When Richard Parsons, AOL Time Warner's incoming C.E.O., spoke to a roomful
of Harvard, Yale, and Dartmouth business school students last week, he made a
joking plea. "I'm desperately in need of a strategy," he told his youthful
audience. One group that is not laughing at Mr. Parsons's wry remark is AOL
shareholders, who have been forced to look on glumly as management reported a
$54.2 billion quarterly loss last week, the largest in United States history,
and as the stock has plummeted nearly 40 percent since January.

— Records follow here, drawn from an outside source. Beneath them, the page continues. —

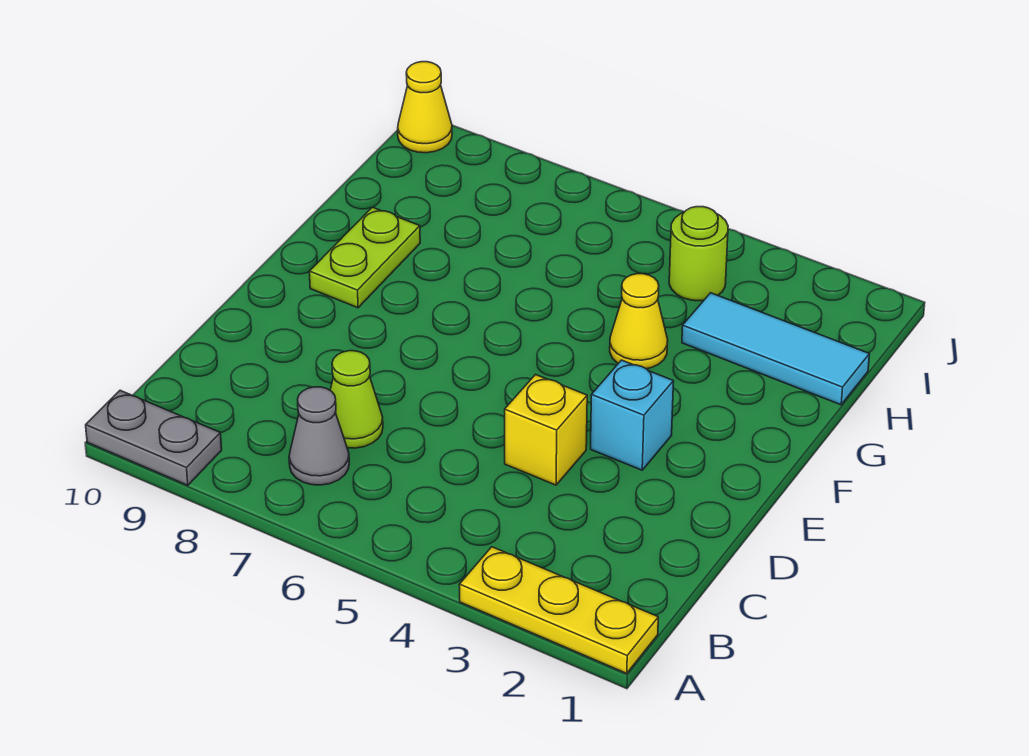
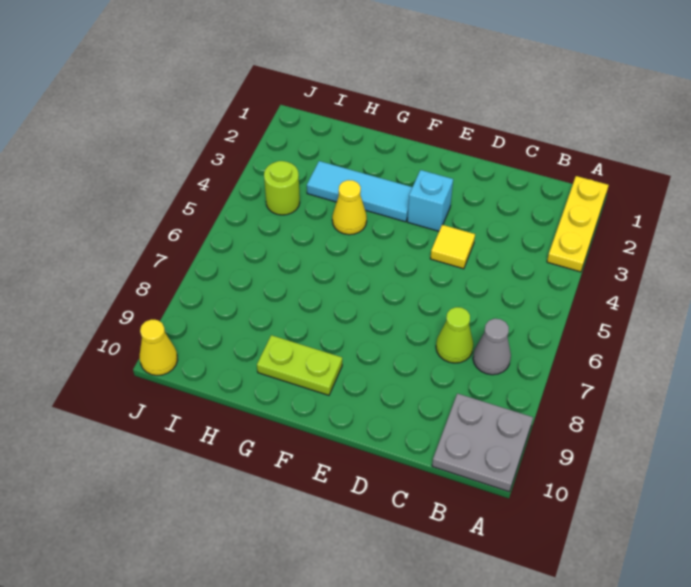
grey 1x2 plate [86,390,222,485] -> grey 2x2 plate [432,394,533,492]
yellow 1x1 brick [505,375,587,485] -> yellow 1x1 tile [430,225,475,269]
cyan 1x3 tile [682,293,869,405] -> cyan 1x3 tile turned to [307,161,412,222]

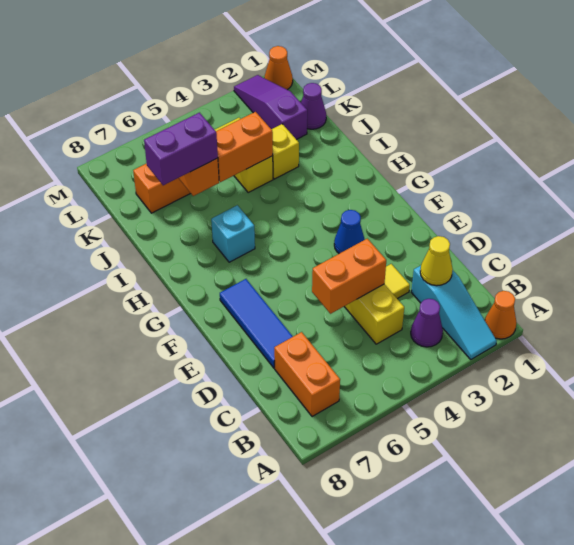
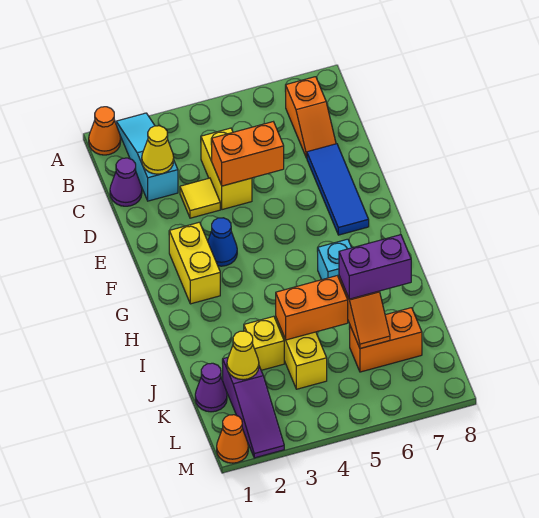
purple 1x1 cone [411,299,443,347] -> purple 1x1 cone moved to [110,158,142,206]
orange 1x2 brick [274,332,340,417] -> orange 1x2 slope [286,77,336,158]
none -> yellow 1x2 brick [169,222,220,304]
none -> yellow 1x1 cone [227,331,259,380]

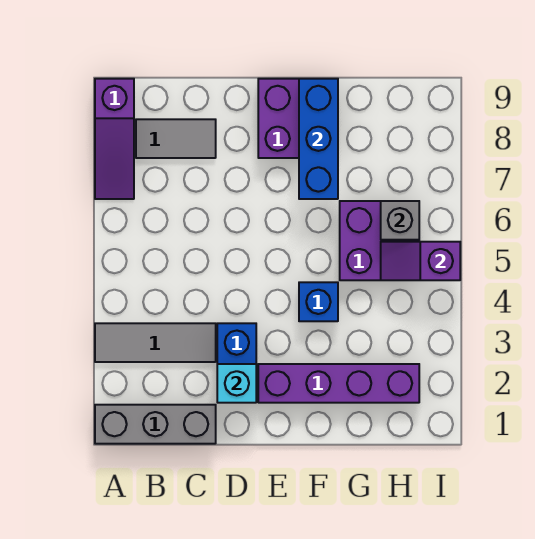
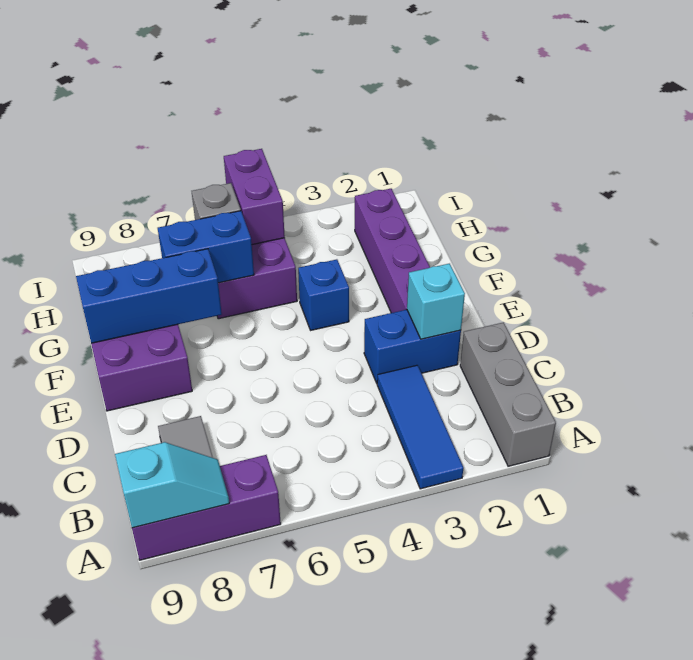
grey 1x3 tile [95,323,216,362] -> blue 1x3 tile [377,365,463,489]
purple 1x3 slope [95,79,134,199] -> purple 1x3 brick [132,455,281,560]
none -> cyan 1x2 slope [115,442,229,528]
none -> blue 1x2 brick [158,211,254,283]
purple 1x2 slope [381,242,460,280] -> purple 1x2 brick [224,149,285,245]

Mr. Parsons, who officially moves up to his new post next month, is taking
the helm of a company built around a big bet that has not yet paid off. In
January 2000, when the merger of America Online and Time Warner was first
announced, the two companies declared that they were building a new kind of
media company for a new age. The fast-growing AOL was going to be the growth
engine of the new entity, carrying Time Warner's stodgy old media divisions
along with it. The biggest upside from the deal would be the synergy that
would result as AOL's Internet service and Time Warner's cable, movie, music
and print businesses cross-promoted each other, making the sum of the two
companies far greater than their parts.

That is not how things have worked out. America Online is sputtering. New
subscriptions have slowed, and advertising and e-commerce revenue, which
soared 103 percent in the boom year of 1999, declined in the fourth quarter
of 2001. That's not surprising, given the tough economy, but it complicates a
business model predicated on AOL's moving ever upward. High-speed Internet
access, widely touted as key to the company's future, has had a low-speed
rollout. For all the talk about the power of the new economy, what has kept
the company growing is the performance of old-economy units like Time Inc.
magazines and Warner Brothers movies.

Synergy appears, similarly, to have been oversold. AOL Time Warner can boast
of some success, including selling magazine subscriptions and promoting
movies on AOL. But the bolder vision of cross-promotion by all the company's
divisions has not been realized. As a matter of free-market competition and
journalistic ethics, that's a good thing. Time Warner Cable insists that it
is not favoring AOL Time Warner content, and the company's magazine editors
take offense if anyone suggests that they are giving preferential coverage to
AOL Time Warner movies and books.

Righting AOL Time Warner is a daunting task, particularly in these hard
economic times, which have taken a toll on large media companies. A lawyer
and onetime banker, the personable Mr. Parsons is in his element lobbying
regulators and charming potential corporate partners. But now he needs to
show that he has the skills, and the vision, to build a media company for the
21st century. Mr. Parsons will have help from the company's chairman, Stephen
Case, founder of AOL, and Robert Pittman, the AOL Time Warner chief operating
officer, who has long experience in traditional media. But it will fall to
Mr. Parsons to inspire Wall Street, which recently drove the stock below $20,
AOL's worst showing since 1998.

The Ivy League business school students Mr. Parsons spoke to last week were
participants in a contest, sponsored by Goldman, Sachs & Company, to come up
with the best strategy for AOL Time Warner. The four-woman team from Harvard,
which took home the tidy $20,000 prize, recommended that the company stop
emphasizing synergy and instead focus on making each of its individual
business units as profitable as possible, by making them the best in their
areas.

That would mean abandoning one of the key articles of faith behind the
merger. Whether it is that idea or something better, if Mr. Parsons and his
colleagues want to win over the skeptics on Wall Street and across the
country, they will have to articulate a clear vision for how they intend to
revive this struggling behemoth -- and then make it happen.

======================================

If the same winning strategy were applied to yet-to-be-demonstrated-synergy
of the new HP-Compaq, the emphasis would be to make the very unique
divisions, such as CSY, the very best that they could be.